The Uzbek SNB has also become a topic of debate in Tajikistan. Local media have reported extensively on the recent imprisonment of two Uzbek citizens on charges of espionage.

The Tajik National Security Ministry says the two men were detained in January for crossing the Tajik border illegally. The ministry statement says the men had also attempted to distribute "anticonstitutional leaflets" at the behest of "foreign special services" in order to disrupt the February parliamentary elections in the Zafarobod District near the Uzbek border.

Tajik officials say several Uzbeks have been jailed over the past half year on charges of spying and "attempting to destabilize" Tajikistan. The prison terms reportedly vary from five to 25 years.

Authorities in Tashkent have refused to comment on the prison cases.

Khulkar Yusupov is an editor with the independent Varorud news agency. Speaking from the Tajik city of Khujand, he tells RFE/RL the Uzbek SNB has been active in the country for years -- but now seems to stepping up its work even more.

“The activity of the Uzbek special services strengthened after the Andijon events," Yusupov says. "I think they are searching for organizers [of the Andijon protests] who might be hiding here in Khujand or Isfara. It’s very easy to cross the border despite all the guards."

Yusupov says Tajik authorities and state-owned media seem to have changed their stance on the Uzbek SNB activity. The media used to report about spies from an unnamed "neighboring country." But the recent trials have brought the issue out in the open -- even at the risk of harming relations with Uzbekistan.

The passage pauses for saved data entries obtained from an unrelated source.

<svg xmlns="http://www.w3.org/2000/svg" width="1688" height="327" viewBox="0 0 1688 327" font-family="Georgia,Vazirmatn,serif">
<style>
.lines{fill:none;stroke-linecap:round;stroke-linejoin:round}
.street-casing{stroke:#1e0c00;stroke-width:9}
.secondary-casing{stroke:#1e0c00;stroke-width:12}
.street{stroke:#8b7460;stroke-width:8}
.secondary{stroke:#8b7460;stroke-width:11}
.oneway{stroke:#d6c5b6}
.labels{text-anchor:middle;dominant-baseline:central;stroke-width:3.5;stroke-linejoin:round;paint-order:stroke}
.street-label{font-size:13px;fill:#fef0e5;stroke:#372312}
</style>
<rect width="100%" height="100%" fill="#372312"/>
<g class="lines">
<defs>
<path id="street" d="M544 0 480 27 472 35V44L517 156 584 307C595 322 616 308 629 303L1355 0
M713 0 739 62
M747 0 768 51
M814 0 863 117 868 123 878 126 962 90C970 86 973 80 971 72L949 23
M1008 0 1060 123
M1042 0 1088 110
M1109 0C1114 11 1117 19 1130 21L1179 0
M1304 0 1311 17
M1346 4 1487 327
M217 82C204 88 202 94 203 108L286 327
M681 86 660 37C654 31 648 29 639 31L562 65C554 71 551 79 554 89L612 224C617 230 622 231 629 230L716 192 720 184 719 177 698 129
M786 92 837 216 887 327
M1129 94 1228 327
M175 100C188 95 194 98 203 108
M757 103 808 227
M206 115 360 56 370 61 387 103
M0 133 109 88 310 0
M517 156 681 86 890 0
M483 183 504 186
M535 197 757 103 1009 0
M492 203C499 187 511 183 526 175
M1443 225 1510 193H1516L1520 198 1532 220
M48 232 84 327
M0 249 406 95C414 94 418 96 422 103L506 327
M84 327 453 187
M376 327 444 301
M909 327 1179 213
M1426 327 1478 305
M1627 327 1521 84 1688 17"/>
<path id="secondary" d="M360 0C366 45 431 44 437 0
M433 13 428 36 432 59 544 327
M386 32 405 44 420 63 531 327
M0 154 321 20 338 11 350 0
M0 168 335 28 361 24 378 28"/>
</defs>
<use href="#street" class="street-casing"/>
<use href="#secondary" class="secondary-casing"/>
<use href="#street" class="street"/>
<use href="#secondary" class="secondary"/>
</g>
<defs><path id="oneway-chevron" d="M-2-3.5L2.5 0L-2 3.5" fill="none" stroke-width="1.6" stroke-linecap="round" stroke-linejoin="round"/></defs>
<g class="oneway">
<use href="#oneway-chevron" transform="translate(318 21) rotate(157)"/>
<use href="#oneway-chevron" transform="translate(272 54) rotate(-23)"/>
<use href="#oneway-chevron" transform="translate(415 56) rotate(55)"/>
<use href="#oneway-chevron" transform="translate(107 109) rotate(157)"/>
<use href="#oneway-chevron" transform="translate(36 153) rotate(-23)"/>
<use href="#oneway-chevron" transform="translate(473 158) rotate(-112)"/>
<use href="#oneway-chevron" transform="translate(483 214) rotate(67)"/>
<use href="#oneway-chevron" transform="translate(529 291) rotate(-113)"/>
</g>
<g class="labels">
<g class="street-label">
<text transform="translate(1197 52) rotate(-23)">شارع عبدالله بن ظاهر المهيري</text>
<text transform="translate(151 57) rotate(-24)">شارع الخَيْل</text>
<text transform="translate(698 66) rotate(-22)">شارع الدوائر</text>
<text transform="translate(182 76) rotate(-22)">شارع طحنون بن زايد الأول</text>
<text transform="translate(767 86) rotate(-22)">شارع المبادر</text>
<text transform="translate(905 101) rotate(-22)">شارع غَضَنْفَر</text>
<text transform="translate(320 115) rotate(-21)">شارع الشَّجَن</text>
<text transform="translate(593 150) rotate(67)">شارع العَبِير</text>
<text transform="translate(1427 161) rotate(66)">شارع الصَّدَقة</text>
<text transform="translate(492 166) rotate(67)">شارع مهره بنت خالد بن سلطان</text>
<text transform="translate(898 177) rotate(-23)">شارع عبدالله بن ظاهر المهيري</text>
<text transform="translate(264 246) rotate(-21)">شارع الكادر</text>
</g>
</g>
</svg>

Kyrgyzstan has yet to see similar trials. However, it may not be long before the situation changes there.

An analyst from a Kyrgyz government think tank tells RFE/RL on condition of anonymity that his team is preparing a report for the authorities recommending stronger measures to counter the activity of the Uzbek special services in Kyrgyzstan.

(RFE/RL Uzbek Service correspondents Elmurod Jusupaliev and Alisher Akhmedov contributed to this report from Osh and Khujand, respectively.)